Traditional inventory management falls short

Traditional inventory management systems are designed for organizational “handoffs,” rather than end-to-end coherence.  For example, a marketer’s goal might be focusing downstream on the consumer and generating demand, while an operational person might look upstream to the ERP and other systems to optimize the location of inventory for fastest and cheapest shipping.

Traditional inventory management systems are also not built for dispersed digital shelves that combine branded experiences and transactions. For example, enterprise resource planning systems (ERPs) are typically geared toward tracking shipments of pallets vs. “eaches” (individual items)  on predictable schedules and focused on volume plays rather than niche and longtail opportunities.  This makes it difficult to accommodate hybrid wholesale and direct-to-consumer brands that need to update unit-level changes in inventory in real-time and across selling points.  

Many brands have dealt with these new requirements by duct taping systems and processes together. For example, they may introduce an electronic data interchange (EDI) provider to handle drop-ship communications, a marketplace integration platform to handle connections with top marketplaces, spreadsheet exports to communicate inventory to long-tail retailers and to sales teams, an ecommerce platform for their brand site, and third-party logistics (3PLs) and other warehouse management systems to support fulfillment. Some brands introduce a separate inventory management system just for direct-to-consumer inventory.  

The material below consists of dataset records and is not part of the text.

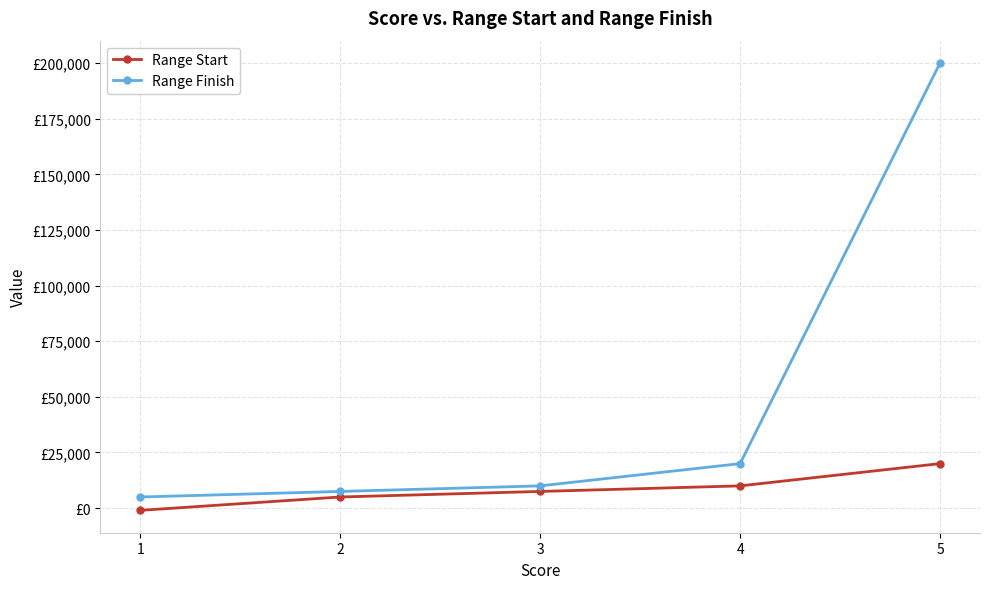

Read the Range Finish value at 1, to the nearest 100.

5000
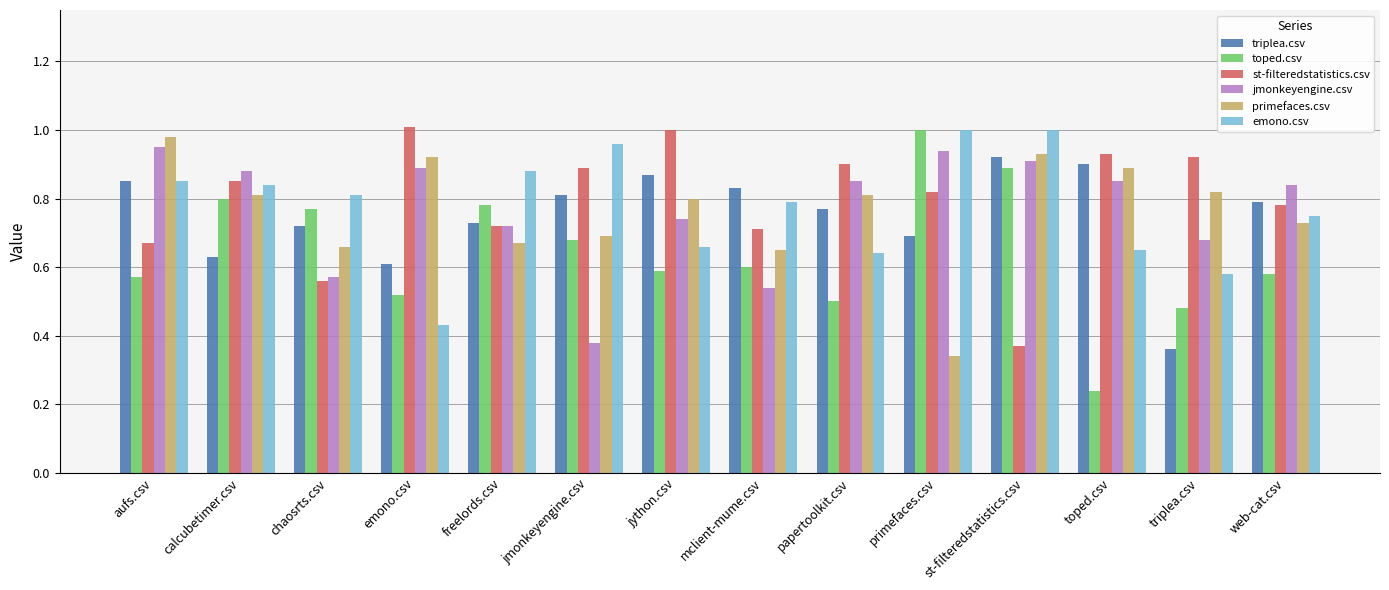

What position from the left is jython.csv?

7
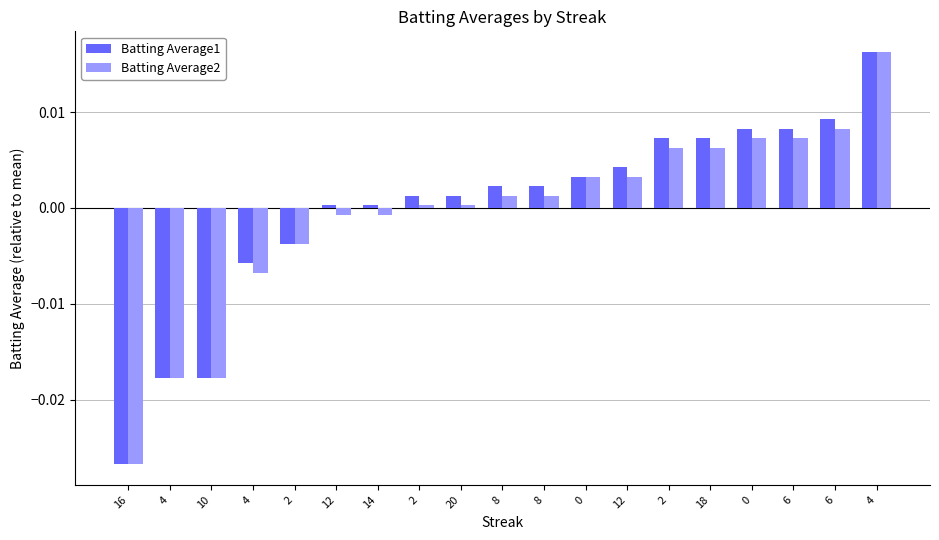

How many bars are there in total?

38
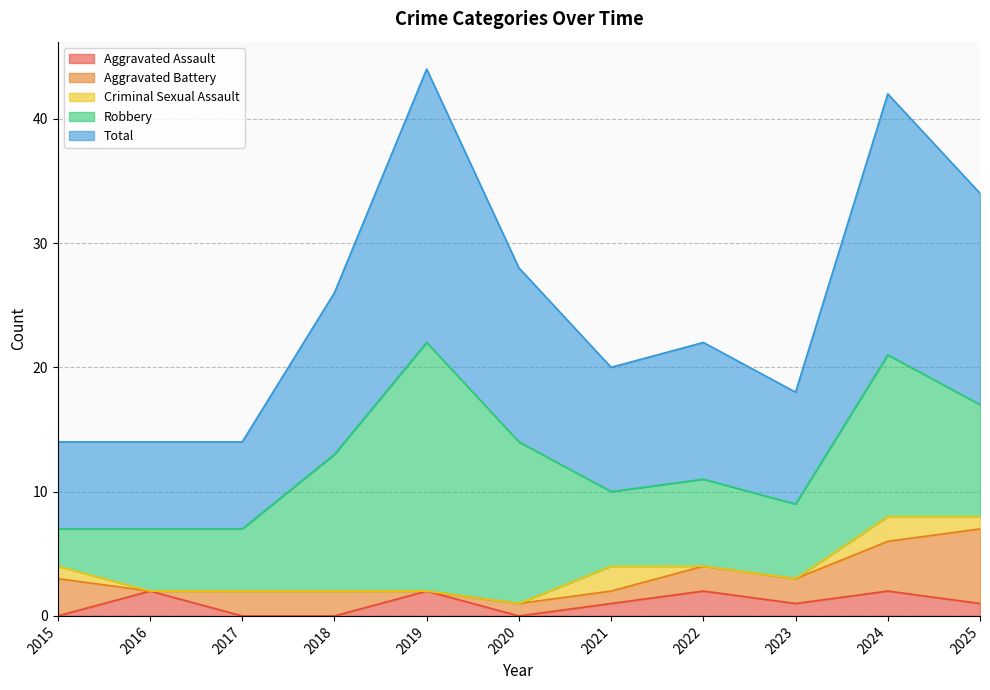

What is the total value across all series at 2019?

44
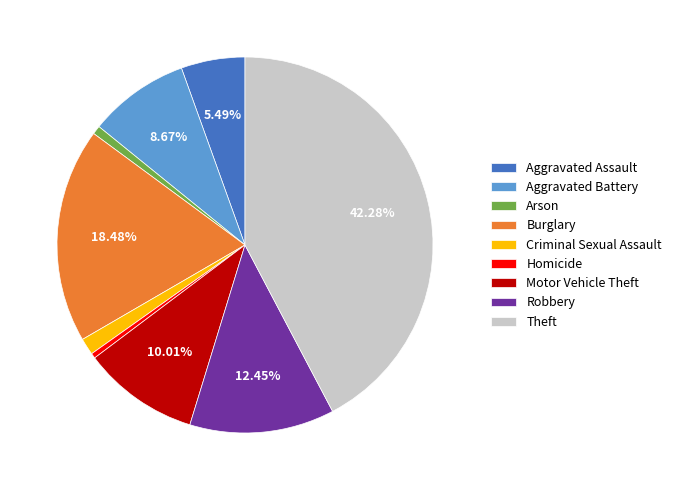

Is there a majority slice in this chart?

No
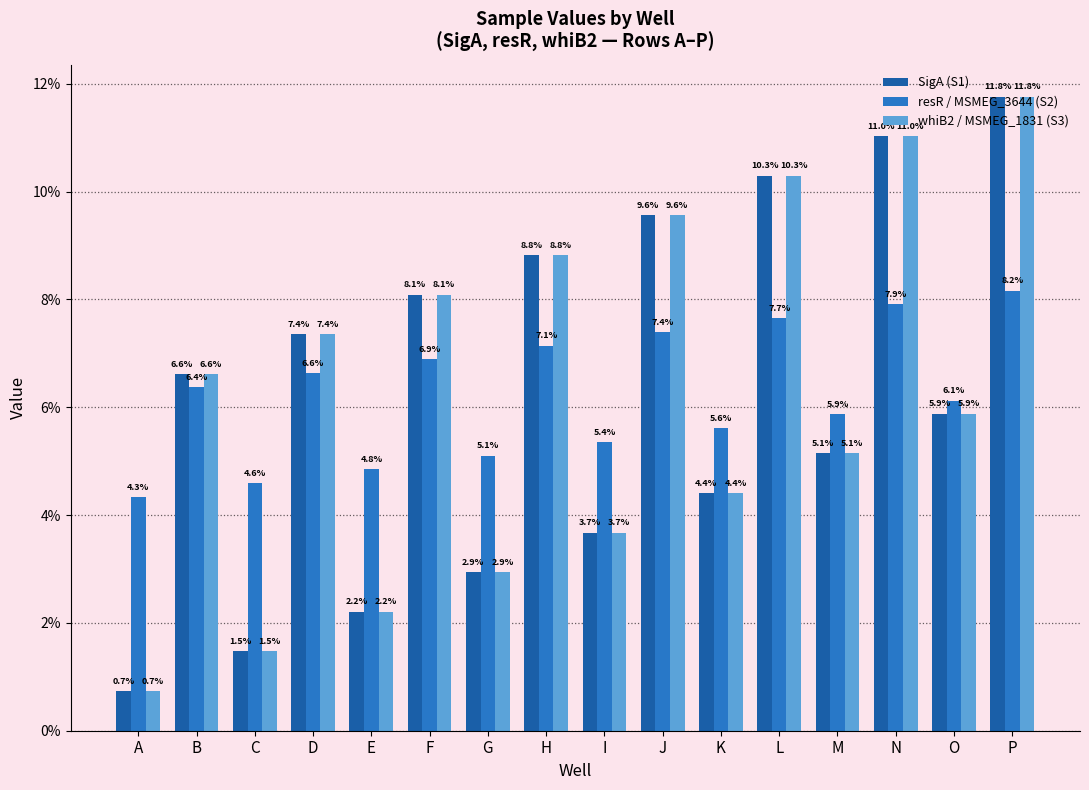

Reading left to right, list all the values displayed in this chart.

SigA (S1): 0.7	6.6	1.5	7.4	2.2	8.1	2.9	8.8	3.7	9.6	4.4	10.3	5.1	11.0	5.9	11.8
resR / MSMEG_3644 (S2): 4.3	6.4	4.6	6.6	4.8	6.9	5.1	7.1	5.4	7.4	5.6	7.7	5.9	7.9	6.1	8.2
whiB2 / MSMEG_1831 (S3): 0.7	6.6	1.5	7.4	2.2	8.1	2.9	8.8	3.7	9.6	4.4	10.3	5.1	11.0	5.9	11.8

With each system managing a small piece of the puzzle, there is no single view of changes and digital shelf signals. Ideally, brands would use one platform to drive accuracy and manage stock. That includes both volume-driving occasions (such as Kroger, Publix and Grainger), as well as more personalized, shareable moments and experiences on newer destinations that are slowly rising towards the “top of the funnel” and driving consumer insights and new sources of revenue (think goPuff and UberEats). Brands should also be able to generate prioritized actions across all these touchpoints and test new routes to market. Due to inadequacy of existing solutions, execution remains a challenge.